Creating leading practices and standards
Active industry participation now is one way to help ensure that the new practices and codes that emerge will make it easier, not more onerous, to operate a sustainable business. Moreover, industry coalitions are an excellent way to access and share a wider body of sustainability information. These groups can also help organisations make better use of their information by suggesting how, for example, the information can be deployed to change operations and innovate, as well as communicate progress to stakeholders.
For example, water is a topical issue, particularly in countries and regions facing scarcity of this vital resource. To address this need, 12 companies, including Coca-Cola, Diageo, Nestlé, Anheuser-Busch InBev and PepsiCo, have formed the Beverage Industry Environmental Roundtable to collect and share data and leading practices relating to water conservation and resource protection. Together, they established a common framework to exchange information on water reduction, reuse and stewardship, as well as drought preparedness.
Benchmarks and leading practices are important guides to use in setting objectives
The challenge lies in aligning these objectives across constituencies with diverse concerns and goals of their own. These stakeholders include employees, consumers, business partners, investors and NGOs, as well as regulatory bodies and governmental institutions.
Customers: Partners in sustainability
Most organisations understand expectations for transparency with regard to CSR initiatives. Over half of the business leaders we surveyed consider the open sharing of information a high priority. However, until recently, organisations have tended to share information reactively - in response to stakeholder demands. Those that expect to gain business advantage from CSR are developing new ways to inform and educate their stakeholders, whether they are customers, employees or partners. Social media tools such as Twitter, a CEO blog or forums represent perfect opportunities for communicating CSR objectives and results.

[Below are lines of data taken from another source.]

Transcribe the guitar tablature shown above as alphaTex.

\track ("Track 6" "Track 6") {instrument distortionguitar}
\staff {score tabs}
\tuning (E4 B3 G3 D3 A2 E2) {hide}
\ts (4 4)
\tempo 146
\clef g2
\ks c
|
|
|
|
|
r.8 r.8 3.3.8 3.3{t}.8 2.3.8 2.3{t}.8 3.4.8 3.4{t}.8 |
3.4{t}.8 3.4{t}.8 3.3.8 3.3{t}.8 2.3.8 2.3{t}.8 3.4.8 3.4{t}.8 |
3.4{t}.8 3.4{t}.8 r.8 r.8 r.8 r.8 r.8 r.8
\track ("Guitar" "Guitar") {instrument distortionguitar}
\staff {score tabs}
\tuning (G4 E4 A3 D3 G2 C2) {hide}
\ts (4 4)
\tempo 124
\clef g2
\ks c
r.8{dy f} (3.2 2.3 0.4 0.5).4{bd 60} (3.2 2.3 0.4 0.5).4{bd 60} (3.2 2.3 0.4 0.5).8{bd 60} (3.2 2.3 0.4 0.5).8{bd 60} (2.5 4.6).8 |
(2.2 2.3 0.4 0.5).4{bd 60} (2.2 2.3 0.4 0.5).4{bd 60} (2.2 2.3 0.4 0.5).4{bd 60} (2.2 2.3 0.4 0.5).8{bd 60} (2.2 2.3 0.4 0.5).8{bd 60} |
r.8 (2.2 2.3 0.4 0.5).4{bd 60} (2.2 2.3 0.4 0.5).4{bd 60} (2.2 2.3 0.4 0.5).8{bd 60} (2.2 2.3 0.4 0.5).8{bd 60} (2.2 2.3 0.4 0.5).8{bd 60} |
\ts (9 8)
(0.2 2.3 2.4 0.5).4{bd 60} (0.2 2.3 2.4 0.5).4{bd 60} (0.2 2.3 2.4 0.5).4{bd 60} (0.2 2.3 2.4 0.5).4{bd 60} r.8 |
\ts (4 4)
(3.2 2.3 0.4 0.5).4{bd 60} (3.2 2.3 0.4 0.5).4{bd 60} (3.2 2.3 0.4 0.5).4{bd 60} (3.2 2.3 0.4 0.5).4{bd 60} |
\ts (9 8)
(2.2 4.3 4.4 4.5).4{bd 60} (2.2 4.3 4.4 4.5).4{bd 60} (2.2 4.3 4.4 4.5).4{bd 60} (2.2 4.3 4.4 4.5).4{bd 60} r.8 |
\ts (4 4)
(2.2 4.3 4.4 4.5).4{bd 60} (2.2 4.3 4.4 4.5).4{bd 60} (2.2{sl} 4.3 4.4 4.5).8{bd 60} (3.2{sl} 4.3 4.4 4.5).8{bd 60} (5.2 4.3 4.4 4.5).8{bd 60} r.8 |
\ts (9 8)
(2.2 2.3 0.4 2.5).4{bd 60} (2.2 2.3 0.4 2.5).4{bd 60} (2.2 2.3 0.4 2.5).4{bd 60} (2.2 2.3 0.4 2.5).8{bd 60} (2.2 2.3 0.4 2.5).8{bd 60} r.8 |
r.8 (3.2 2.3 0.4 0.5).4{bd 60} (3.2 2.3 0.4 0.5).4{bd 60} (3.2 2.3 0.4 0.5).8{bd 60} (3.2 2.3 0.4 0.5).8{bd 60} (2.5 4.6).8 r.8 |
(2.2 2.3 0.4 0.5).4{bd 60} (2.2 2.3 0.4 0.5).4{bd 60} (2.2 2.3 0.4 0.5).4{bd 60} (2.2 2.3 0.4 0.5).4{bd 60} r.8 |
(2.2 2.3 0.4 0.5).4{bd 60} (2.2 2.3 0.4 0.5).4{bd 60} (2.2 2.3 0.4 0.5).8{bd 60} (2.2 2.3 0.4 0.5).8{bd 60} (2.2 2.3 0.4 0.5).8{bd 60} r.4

Transparency and involving the customer in decisions when it comes to a company's day to day operations can raise the sustainability agenda. For example, customer satisfaction may increase with conveniences like one-day delivery, but fully loaded transport reduces energy costs. Point-of-sale information on delivery options could provide them with a welcome opportunity to reduce their carbon footprint: "If you want to reduce your greenhouse gas emissions by 80 per cent on the delivery of this television, click here and your package will arrive next week via hybrid carrier."
Results of our survey indicate that organisations placing a higher priority on transparency and those that have attained some maturity find it easier to execute. Clearly, once organisations start efforts to increase transparency, they gain needed experience and greater confidence in the value of sharing information both within their organisation and with their stakeholders.
Engineered creatively, these collaborations can do more than inform customers; instead of simply sharing information, organisations should encourage customers to participate in genuine discussions where all concerned can reap the rewards of collective wisdom, and bring about positive change.